Virginia Attorney General Mark Herring. (Joe Mahoney/AP)

FOR MORE THAN three years, the state of Virginia has been defending the indefensible: a highly gerrymandered and racially suspect legislative voting map, approved in 2011 by Republicans in the state’s House of Delegates. The state’s arguments that the map passed constitutional muster never passed the smell test, given that GOP lawmakers, who drew the House district lines in 2011, had been fairly obvious from the outset about what they were up to: packing as many African American voters as they could into as few districts as possible.

Last month, a panel of federal judges said as much, and, in the wake of that ruling, Virginia Attorney General Mark R. Herring said the state would no longer defend the map. It’s the right call.

Determining how much gerrymandering is too much, and parsing the racial implications of voting maps, are exceptionally tangled areas of law. In this case, however, it’s clear lawmakers unconstitutionally used race as the primary yardstick in drawing 11 voting districts in Hampton Roads and around Richmond — in each case marking the lines so that blacks would constitute at least 55 percent of eligible voters in the relevant districts.

The map was overwhelming approved by the House, including by black (and by most white) Democrats for whom, as for Republicans, it amounted to an incumbent-protection plan. However, the effect of that arbitrary 55 percent threshold — which was more than needed to elect black and Democratic candidates in some districts — was also to diminish the presence and electoral power of black voters in adjacent districts, thereby keeping many of those safe for Republicans. Had Republicans wanted, some Democrats pointed out at the time, they could have drawn two additional majority-minority districts; unsurprisingly, they chose not to do so.
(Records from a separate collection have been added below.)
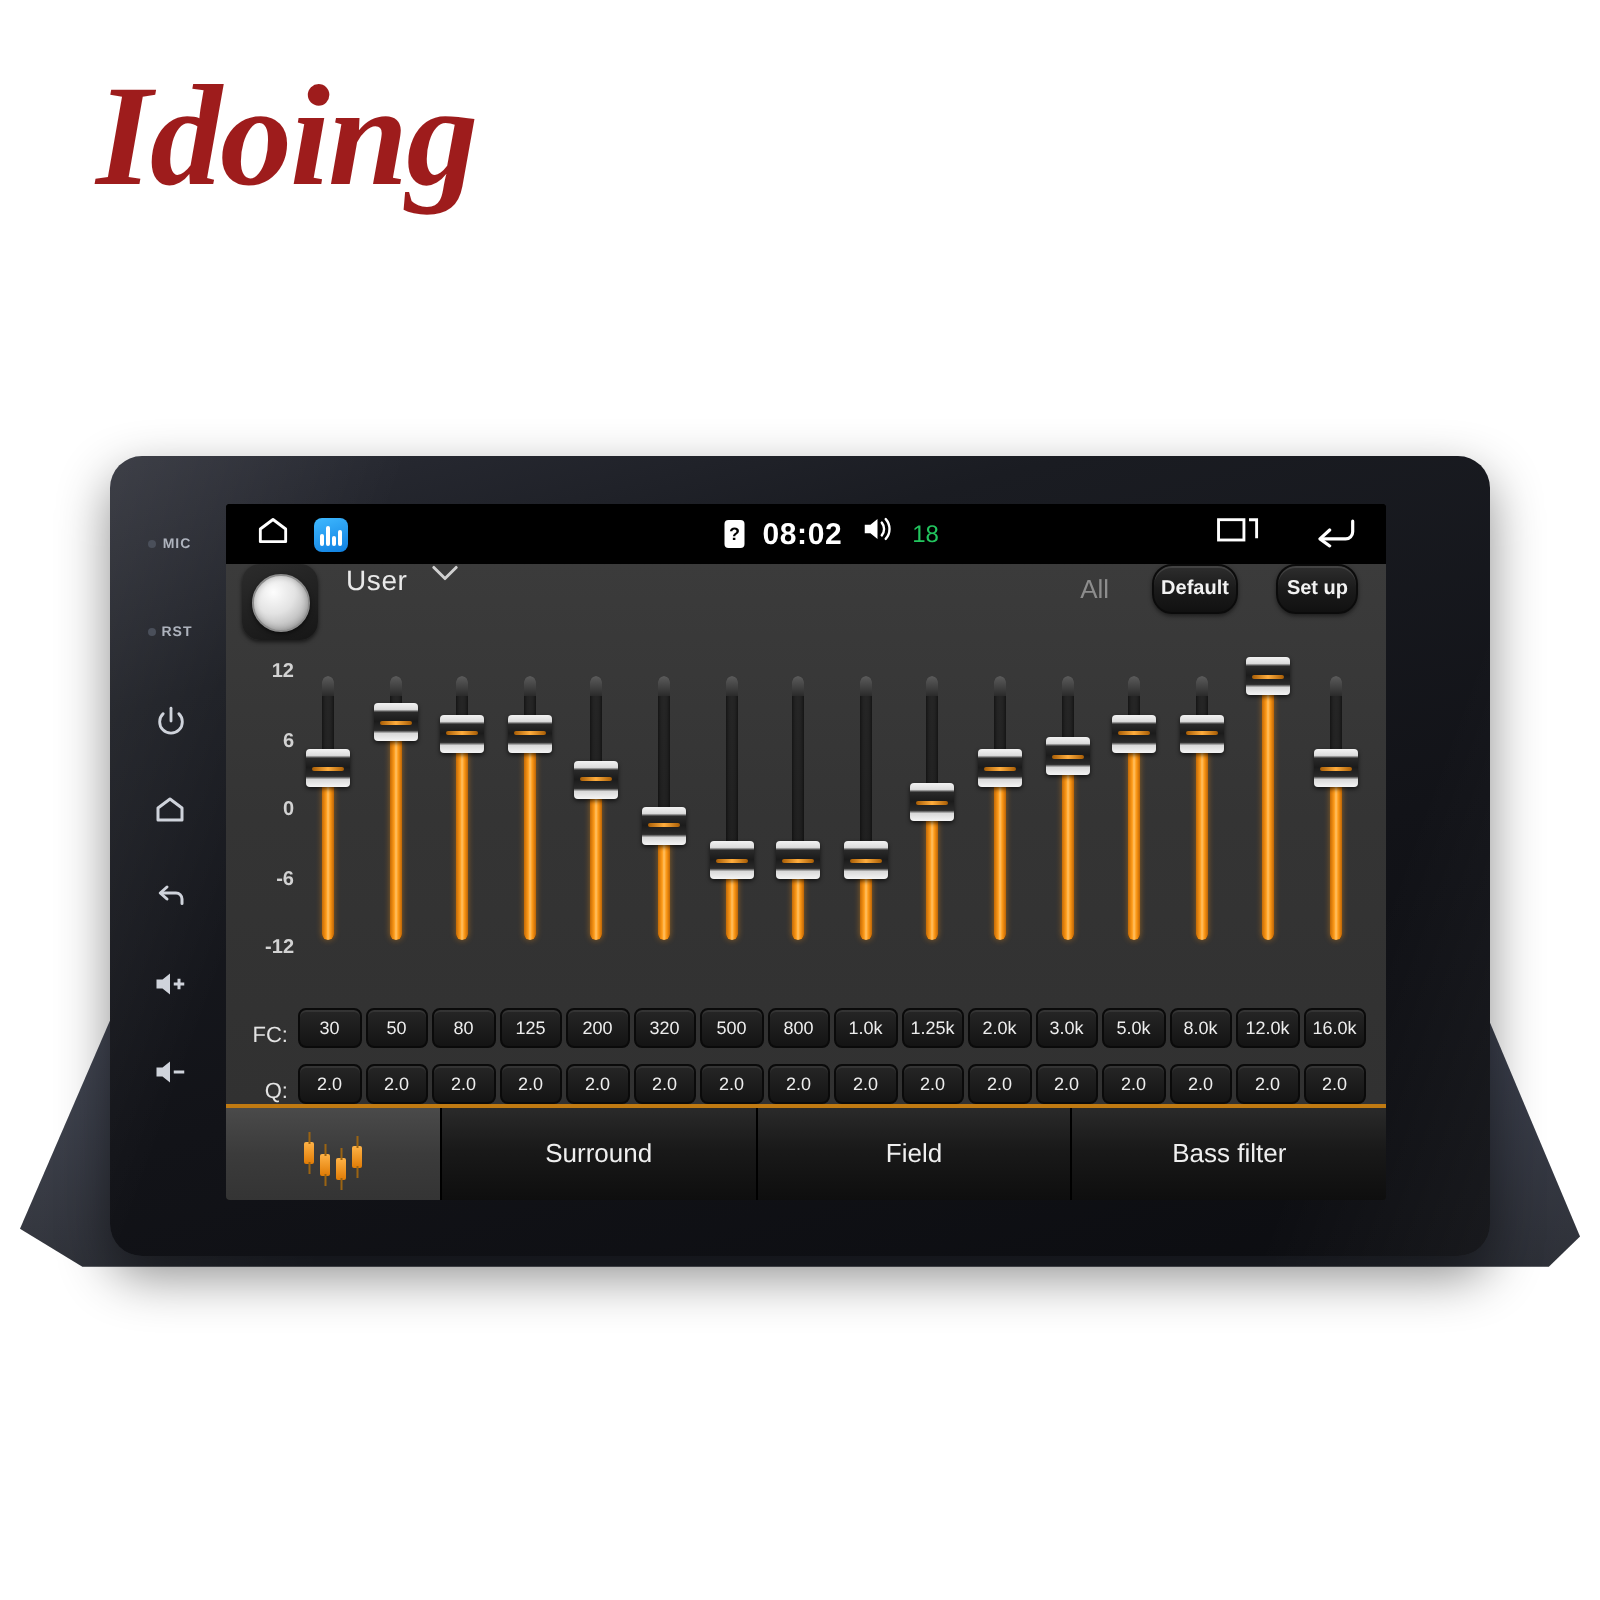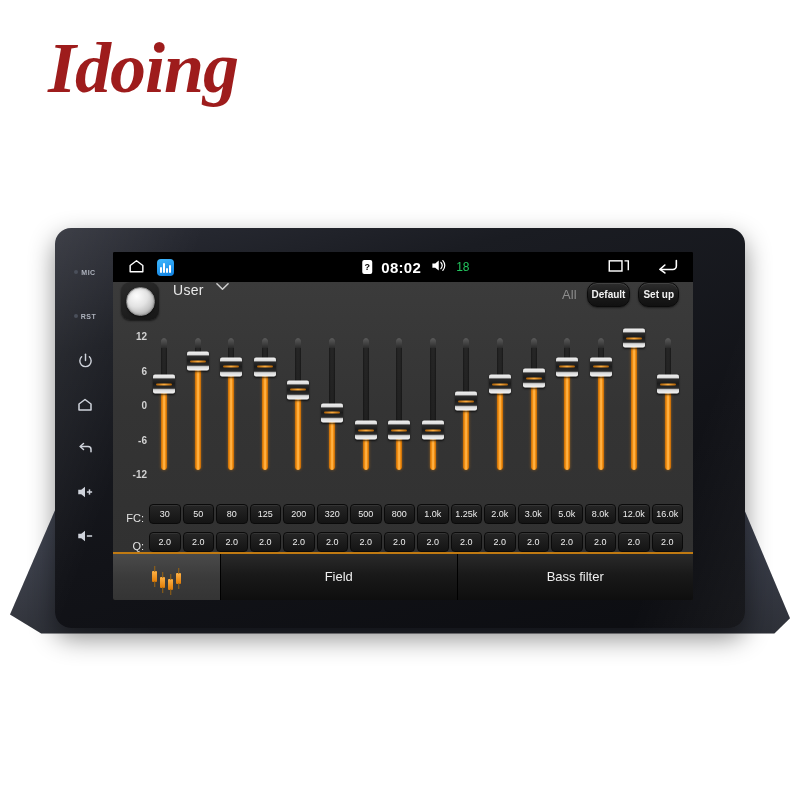--- a/index.html
+++ b/index.html
@@ -115,21 +115,21 @@
   #knob{
     width:27px;height:27px;border-radius:50%;
     background:radial-gradient(circle at 36% 30%,#fdfdfd 0%,#e3e3e3 42%,#bdbdbd 72%,#9a9a9a 100%);
     box-shadow:0 1px 2px rgba(0,0,0,.55), inset 0 0 3px rgba(0,0,0,.25);
     border:1px solid #8d8d8d;
   }
   #user-label{
     color:#e9e9e9;font-size:14px;margin-left:14px;letter-spacing:.3px;
   }
   #user-caret{margin-left:12px;color:#cfcfcf;display:flex;align-items:center;}
-  #top-actions{margin-left:auto;display:flex;align-items:center;gap:8px;}
+  #top-actions{margin-left:auto;display:flex;align-items:center;gap:19px;}
   .all-lbl{color:#8d8d8d;font-size:13px;margin-right:2px;}
   .pillbtn{
     color:#f2f2f2;font-size:10px;font-weight:bold;
     padding:6px 4px;border-radius:10px;
     background:linear-gradient(180deg,#2e2e2e 0%,#1b1b1b 50%,#111 100%);
     border:1px solid #0b0b0b;
     box-shadow:0 1px 0 rgba(255,255,255,.10) inset, 0 1px 2px rgba(0,0,0,.5);
     white-space:nowrap;
   }
 
@@ -501,20 +501,23 @@
     <div id="tabs">
         <div class="tab active">
           <span class="eqicon">
             <i style="height:11px;margin-bottom:8px"></i>
             <i style="height:11px;margin-bottom:2px"></i>
             <i style="height:11px;margin-bottom:0px"></i>
             <i style="height:11px;margin-bottom:6px"></i>
           </span>
         </div>
         <div class="tab">
+          <span>Surround</span>
+        </div>
+        <div class="tab">
           <span>Field</span>
         </div>
         <div class="tab">
           <span>Bass filter</span>
         </div>
       </div>
   </div>
 </div>
 
 </body></html>

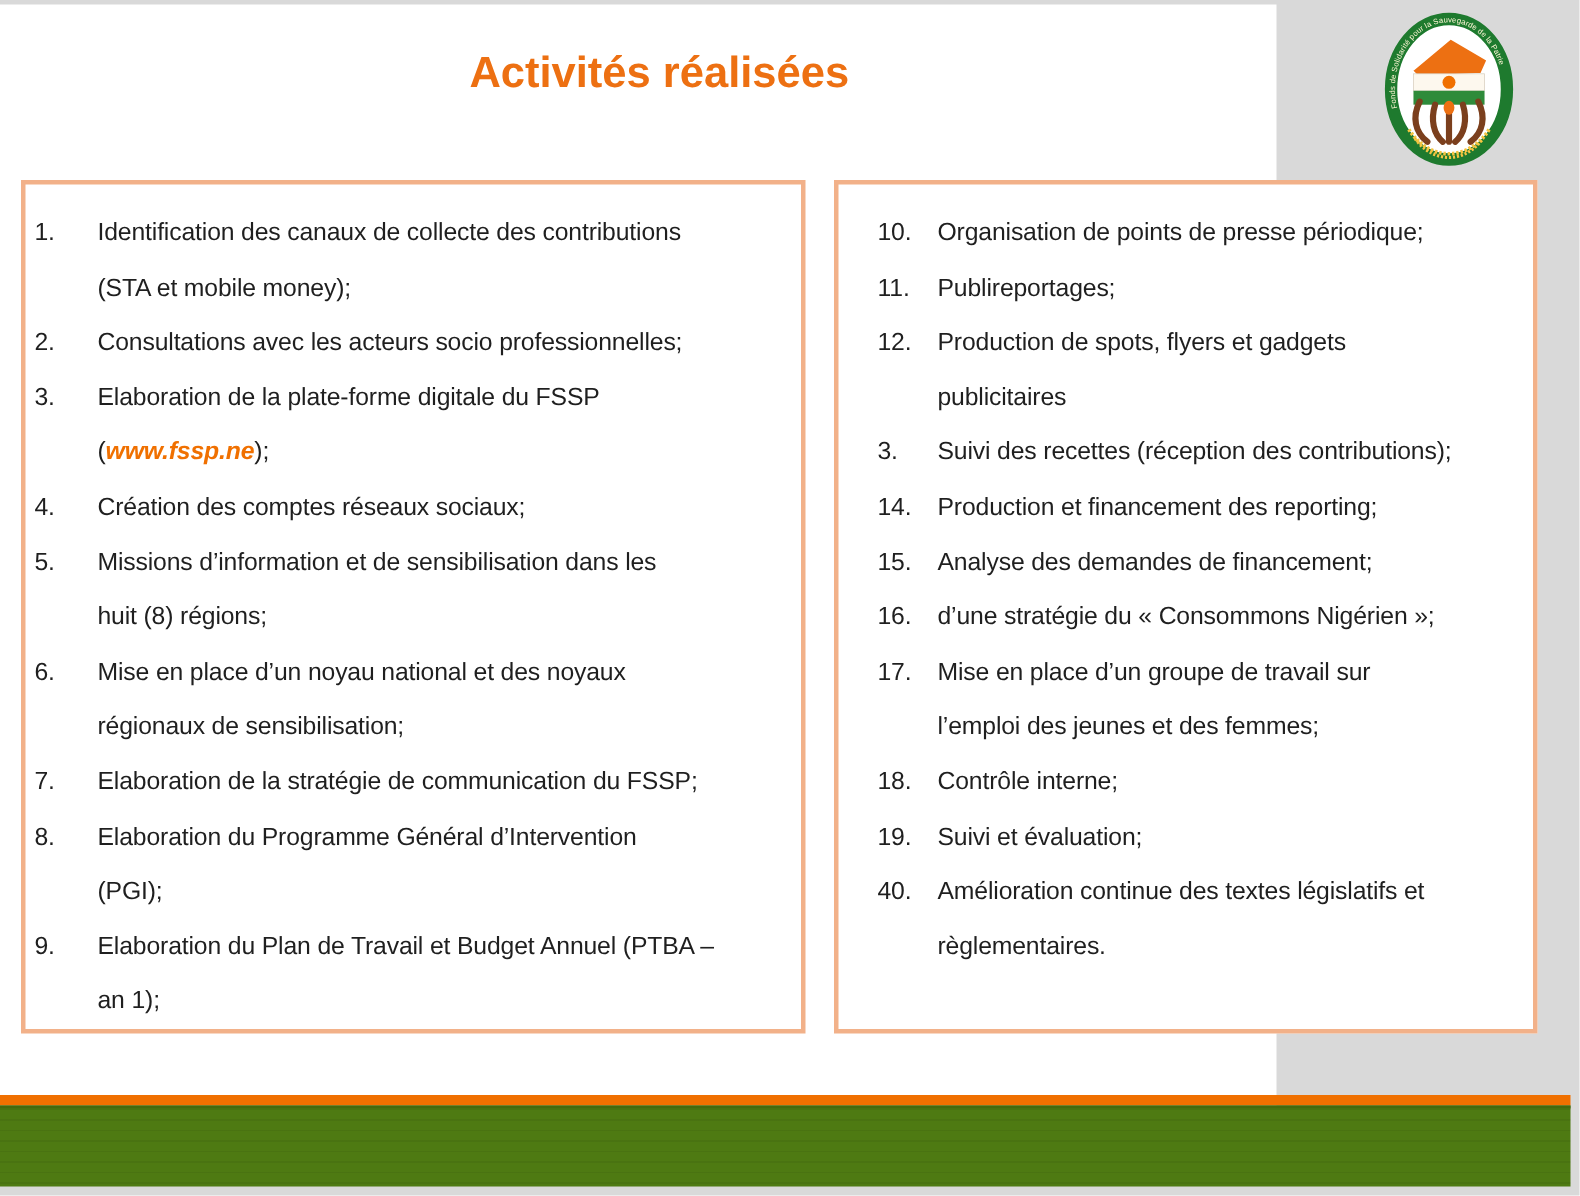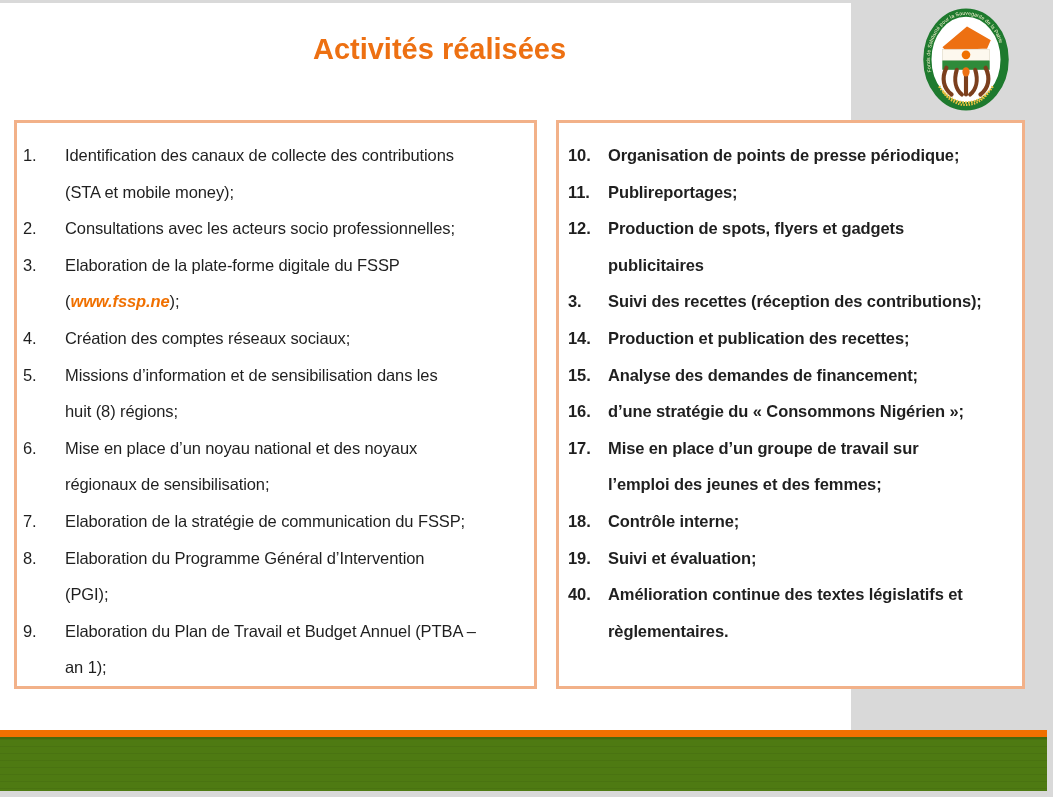--- a/index.html
+++ b/index.html
@@ -25,21 +25,21 @@
     position:absolute;top:117px;background:#ffffff;
     border:3px solid #F2B189;
   }
   .act-box.left{left:14px;width:517px;height:563px;}
   .act-box.right{left:556px;width:463px;height:563px;}
   .list{
     padding-top:14px;color:#1f1f1f;font-size:16.5px;
     letter-spacing:-0.1px;
   }
   .act-box.left .list{padding-left:6px;}
-  .act-box.right .list{padding-left:9px;font-weight:bold;}
+  .act-box.right .list{padding-left:26px;}
   .list-item{display:flex;align-items:flex-start;}
   .num{flex:none;line-height:36.6px;}
   .act-box.left .num{width:42px;}
   .act-box.right .num{width:40px;}
   .txt{flex:1;min-width:0;}
   .line{line-height:36.6px;white-space:nowrap;}
   .link{color:#F07000;font-weight:bold;font-style:italic;}
   .bar-orange{
     position:absolute;left:0;top:727px;width:1047px;height:7px;
     background:#F07000;
@@ -176,21 +176,21 @@
         </div>
         <div class="list-item">
           <span class="num">3.</span>
           <div class="txt">
             <div class="line"><span>Suivi des recettes (réception des contributions);</span></div>
           </div>
         </div>
         <div class="list-item">
           <span class="num">14.</span>
           <div class="txt">
-            <div class="line"><span>Production et publication des recettes;</span></div>
+            <div class="line"><span>Production et financement des reporting;</span></div>
           </div>
         </div>
         <div class="list-item">
           <span class="num">15.</span>
           <div class="txt">
             <div class="line"><span>Analyse des demandes de financement;</span></div>
           </div>
         </div>
         <div class="list-item">
           <span class="num">16.</span>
Mr. Herring, a Democrat, stands accused of refusing to defend the law for partisan reasons. That’s unfair. It’s true that letting stand the federal court’s ruling, which directs the legislature to redraw the legislative map by Oct. 30, is highly likely to help Democrats in 2019, when the next elections take place for the House of Delegates. It’s also true that Virginia Republicans, whose 2-to-1 majority in the House was chopped to a two-vote margin in last fall’s elections, justifiably fear the political momentum is against them.

That’s not adequate reason for the state to throw good money after bad by continuing to make the case for a dubious map, which Virginia has already spent nearly $900,000 defending. Having reviewed the federal court’s 93-page decision, Mr. Herring reasonably concluded that the ruling — in a case that has already been to the Supreme Court and back down to lower courts — is unlikely to be reversed on appeal. Better, he said, for the legislature to get on with redrafting the map. Gov. Ralph Northam, also a Democrat, agreed.

Republicans, clinging to a 51-49 majority in the House of Delegates, would be wise to heed that advice. For now, they are pressing their own appeal, hoping to persuade the Supreme Court to uphold the current map. If they succeed in delaying things but wind up with the same result, it may be Democrats who, if they pick up just two more House seats in 2019, wield the power to redraw the map.